3.13 The ERG exploratory analyses with changes to costs and with outcomes limited to 1500 days using the Kaplan-Meier estimates gave the following results. The single use of rituximab, as either induction or maintenance when compared with no use gave ICERs of approximately £16,000 and £13,000 per QALY gained, respectively. Dual use of rituximab at induction and maintenance compared with no use was associated with an ICER of approximately £26,000 per QALY gained. The dual-use strategy compared with single-use strategies was associated with ICERs of about £43,000 per QALY gained for the use of rituximab at maintenance only and about £42,000 per QALY gained for the use at induction only.
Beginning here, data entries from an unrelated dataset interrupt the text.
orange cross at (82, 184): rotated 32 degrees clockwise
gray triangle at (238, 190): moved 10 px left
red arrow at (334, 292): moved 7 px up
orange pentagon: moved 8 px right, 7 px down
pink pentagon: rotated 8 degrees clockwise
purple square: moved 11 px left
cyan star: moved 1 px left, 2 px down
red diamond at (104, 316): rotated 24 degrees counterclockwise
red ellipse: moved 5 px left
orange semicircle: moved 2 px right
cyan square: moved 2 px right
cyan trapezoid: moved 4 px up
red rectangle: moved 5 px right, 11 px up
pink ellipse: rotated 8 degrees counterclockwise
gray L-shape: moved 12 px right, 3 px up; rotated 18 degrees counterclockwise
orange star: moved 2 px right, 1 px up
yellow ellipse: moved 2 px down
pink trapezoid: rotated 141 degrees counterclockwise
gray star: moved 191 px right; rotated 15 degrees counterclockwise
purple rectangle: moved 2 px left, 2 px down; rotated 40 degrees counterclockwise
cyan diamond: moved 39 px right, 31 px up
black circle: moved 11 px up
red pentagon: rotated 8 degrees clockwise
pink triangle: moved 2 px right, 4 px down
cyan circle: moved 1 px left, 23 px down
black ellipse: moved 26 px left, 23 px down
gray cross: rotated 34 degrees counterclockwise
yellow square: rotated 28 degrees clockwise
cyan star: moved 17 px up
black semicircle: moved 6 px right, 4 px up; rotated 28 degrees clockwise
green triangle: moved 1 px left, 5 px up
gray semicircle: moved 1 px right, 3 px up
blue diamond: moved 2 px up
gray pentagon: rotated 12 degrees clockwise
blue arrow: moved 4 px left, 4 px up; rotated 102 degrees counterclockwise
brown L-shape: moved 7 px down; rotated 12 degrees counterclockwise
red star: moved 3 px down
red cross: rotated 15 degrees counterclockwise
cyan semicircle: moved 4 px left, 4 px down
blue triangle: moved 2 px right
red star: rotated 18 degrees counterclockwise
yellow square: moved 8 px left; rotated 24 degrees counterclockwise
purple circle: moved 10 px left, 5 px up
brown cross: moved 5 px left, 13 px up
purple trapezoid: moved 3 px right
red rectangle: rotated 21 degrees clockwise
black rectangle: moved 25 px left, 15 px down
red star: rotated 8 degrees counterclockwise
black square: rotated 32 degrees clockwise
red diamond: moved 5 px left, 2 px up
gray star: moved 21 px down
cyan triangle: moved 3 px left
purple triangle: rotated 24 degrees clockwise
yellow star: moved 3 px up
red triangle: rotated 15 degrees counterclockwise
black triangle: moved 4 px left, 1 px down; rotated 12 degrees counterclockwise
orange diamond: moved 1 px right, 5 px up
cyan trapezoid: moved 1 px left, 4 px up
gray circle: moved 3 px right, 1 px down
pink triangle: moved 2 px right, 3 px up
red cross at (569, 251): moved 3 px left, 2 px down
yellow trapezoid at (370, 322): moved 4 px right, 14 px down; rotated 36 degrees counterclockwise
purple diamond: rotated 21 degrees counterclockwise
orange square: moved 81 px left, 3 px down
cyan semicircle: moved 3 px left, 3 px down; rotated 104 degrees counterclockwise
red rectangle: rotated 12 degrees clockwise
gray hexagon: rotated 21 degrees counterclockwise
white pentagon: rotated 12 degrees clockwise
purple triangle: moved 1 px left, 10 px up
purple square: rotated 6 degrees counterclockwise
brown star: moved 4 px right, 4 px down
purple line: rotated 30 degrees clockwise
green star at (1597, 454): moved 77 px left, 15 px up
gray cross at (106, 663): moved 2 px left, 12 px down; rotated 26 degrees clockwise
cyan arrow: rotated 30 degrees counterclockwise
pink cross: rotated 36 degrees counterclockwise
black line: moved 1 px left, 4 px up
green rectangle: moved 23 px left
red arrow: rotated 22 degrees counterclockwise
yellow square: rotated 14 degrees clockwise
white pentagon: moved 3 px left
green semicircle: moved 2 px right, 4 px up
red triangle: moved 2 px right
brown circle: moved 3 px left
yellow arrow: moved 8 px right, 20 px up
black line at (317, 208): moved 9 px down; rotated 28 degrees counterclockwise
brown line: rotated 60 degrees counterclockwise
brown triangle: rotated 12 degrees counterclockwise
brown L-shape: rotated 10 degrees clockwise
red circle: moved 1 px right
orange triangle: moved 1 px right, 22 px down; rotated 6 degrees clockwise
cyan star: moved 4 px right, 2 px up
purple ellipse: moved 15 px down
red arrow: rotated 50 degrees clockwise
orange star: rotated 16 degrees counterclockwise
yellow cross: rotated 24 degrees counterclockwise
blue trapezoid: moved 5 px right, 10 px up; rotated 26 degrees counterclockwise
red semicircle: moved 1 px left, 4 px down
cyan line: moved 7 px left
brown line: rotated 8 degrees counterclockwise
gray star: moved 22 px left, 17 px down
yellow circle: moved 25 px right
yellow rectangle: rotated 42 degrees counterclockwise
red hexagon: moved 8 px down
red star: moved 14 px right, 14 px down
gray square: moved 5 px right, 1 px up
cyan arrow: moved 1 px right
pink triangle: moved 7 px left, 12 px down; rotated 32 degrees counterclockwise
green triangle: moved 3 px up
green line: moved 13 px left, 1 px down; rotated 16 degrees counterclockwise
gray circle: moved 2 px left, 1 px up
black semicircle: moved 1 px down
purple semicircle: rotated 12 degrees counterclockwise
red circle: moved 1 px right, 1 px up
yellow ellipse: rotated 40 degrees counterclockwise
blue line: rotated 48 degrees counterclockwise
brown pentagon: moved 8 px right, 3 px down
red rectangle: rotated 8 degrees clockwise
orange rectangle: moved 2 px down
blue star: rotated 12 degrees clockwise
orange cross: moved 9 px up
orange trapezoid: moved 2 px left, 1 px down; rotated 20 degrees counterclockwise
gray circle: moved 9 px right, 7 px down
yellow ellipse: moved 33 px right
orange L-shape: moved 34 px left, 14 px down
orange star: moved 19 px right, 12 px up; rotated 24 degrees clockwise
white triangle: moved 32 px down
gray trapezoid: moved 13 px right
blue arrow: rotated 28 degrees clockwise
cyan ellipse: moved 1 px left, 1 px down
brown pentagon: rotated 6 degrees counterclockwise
The ERG suggested that a comprehensive probabilistic sensitivity analysis in the form of a combined cost-effectiveness acceptability probability plot would indicate which strategy would have the highest probability of being preferred across a range of willingness to pay thresholds.
3.14 The manufacturer provided additional analyses relating to the cost effectiveness of using rituximab for induction and maintenance compared with the use of rituximab for maintenance only, as requested by the Committee. All the following ICERs relate to the comparison of these two treatment strategies only. Changing the cost for administration and aggregating post-progression treatment costs as suggested by the ERG (see 3.11) and using the original four-arm model (see 3.6 and 3.7) increased the ICER to £24,161 per QALY gained. Excluding the event-free period when fitting the Weibull model (see 3.12) decreased the ICER to £21,379 per QALY gained. However, with the event-free period excluded, the exponential model gave the best fit and resulted in an ICER of £16,183 per QALY gained. When the proportional hazards assumption was relaxed and the Weibull functions were fitted independently with the event-free period excluded (see 3.12), the ICER decreased to £15,775 per QALY gained. One-way sensitivity analysis showed that these ICERs were sensitive to the assumed time horizon and duration of benefit. A time horizon of 4 years increased the ICERs to above £56,000 per QALY gained, and reducing the duration of treatment benefit to 3 years increased the ICERs to £24,000–£34,200 per QALY gained, depending on the survival model used. A probabilistic sensitivity analysis was conducted with the scenario that resulted in a deterministic ICER of £21,379, and this suggested that, at a threshold above £18,700, the use of rituximab for induction and maintenance had the greatest probability of being the most cost-effective option.
3.15 Full details of all the evidence are in the manufacturer's submission and the ERG report.